-- Your assignment --
The whole listing that follows is to be restated word for word, images excluded.

-- Record extracts --
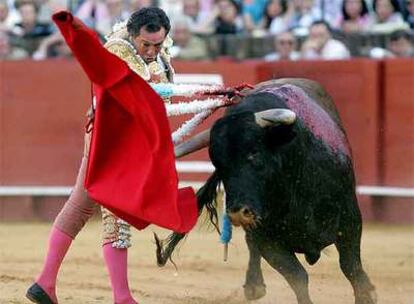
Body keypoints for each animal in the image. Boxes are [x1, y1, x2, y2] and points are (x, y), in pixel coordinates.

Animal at [154, 79, 376, 304]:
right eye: (218, 164)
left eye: (255, 154)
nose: (238, 213)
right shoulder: (267, 239)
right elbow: (297, 276)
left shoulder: (349, 220)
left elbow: (351, 268)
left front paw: (368, 295)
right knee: (251, 244)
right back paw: (254, 286)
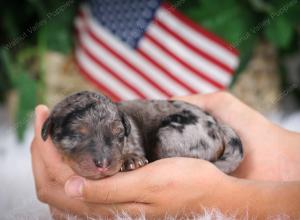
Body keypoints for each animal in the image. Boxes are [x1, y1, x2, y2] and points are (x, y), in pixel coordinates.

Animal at [41, 90, 244, 179]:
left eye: (118, 133)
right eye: (77, 135)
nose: (103, 164)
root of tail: (218, 126)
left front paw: (130, 159)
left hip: (171, 136)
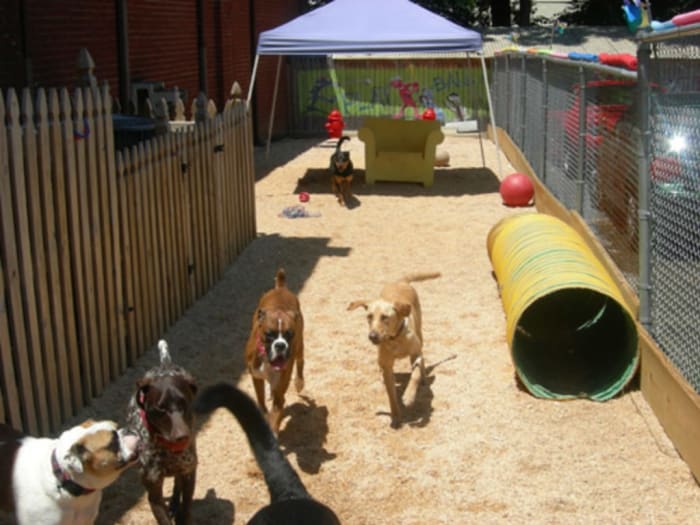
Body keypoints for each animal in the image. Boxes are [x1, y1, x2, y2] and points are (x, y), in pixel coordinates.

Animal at [124, 338, 197, 520]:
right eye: (160, 408)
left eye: (184, 403)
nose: (182, 437)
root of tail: (164, 366)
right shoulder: (154, 493)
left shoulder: (189, 475)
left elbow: (185, 512)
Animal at [243, 268, 304, 432]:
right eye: (269, 334)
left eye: (289, 334)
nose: (280, 345)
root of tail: (280, 288)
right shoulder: (256, 377)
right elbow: (262, 404)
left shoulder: (279, 394)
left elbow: (275, 414)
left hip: (299, 345)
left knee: (300, 361)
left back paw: (299, 382)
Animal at [348, 272, 440, 428]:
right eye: (369, 316)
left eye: (385, 317)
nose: (372, 336)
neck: (395, 339)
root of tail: (400, 281)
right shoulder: (387, 367)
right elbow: (391, 394)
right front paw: (396, 416)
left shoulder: (416, 354)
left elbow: (415, 374)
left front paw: (409, 396)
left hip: (420, 333)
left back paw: (423, 380)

-- Solution for this task --
Body keypoints for each animal in the image. Boxes are [x1, y1, x2, y2] and points are (x, y), in pixel coordinates.

Animal at [154, 79, 376, 304]:
right eye: (218, 164)
left eye: (255, 154)
nose: (238, 213)
right shoulder: (267, 239)
right elbow: (297, 276)
left shoulder: (349, 220)
left elbow: (351, 268)
left front paw: (368, 295)
right knee: (251, 244)
right back paw: (254, 286)
Body keypoints for each animal in the image. Boxes are [x1, y1, x2, y2] and points are (x, y), in pixel coordinates.

Animal at [41, 90, 244, 179]:
left eye: (118, 133)
right eye: (77, 135)
nose: (103, 164)
root of tail: (218, 126)
left front paw: (130, 159)
left hip: (171, 136)
Body keypoints for each animal in the image. Boxes are [x1, y1, x2, y2] and points are (x, y), in pixel coordinates.

Animal at [124, 338, 197, 520]:
right eye: (160, 408)
left eye: (184, 403)
nose: (182, 437)
root of tail: (164, 366)
right shoulder: (154, 493)
left shoulder: (189, 475)
left elbow: (185, 512)
Animal at [243, 268, 304, 432]:
right eye: (269, 334)
left eye: (289, 334)
nose: (280, 345)
root of tail: (280, 288)
right shoulder: (256, 377)
right elbow: (262, 404)
left shoulder: (279, 394)
left elbow: (275, 414)
left hip: (299, 345)
left knee: (300, 361)
left back paw: (299, 382)
Animal at [348, 272, 440, 428]:
right eye: (369, 316)
left eye: (385, 317)
nose: (372, 336)
neck: (395, 339)
root of tail: (400, 281)
right shoulder: (387, 367)
right elbow: (391, 394)
right front paw: (396, 416)
left shoulder: (416, 354)
left elbow: (415, 374)
left front paw: (409, 396)
left hip: (420, 333)
left back paw: (423, 380)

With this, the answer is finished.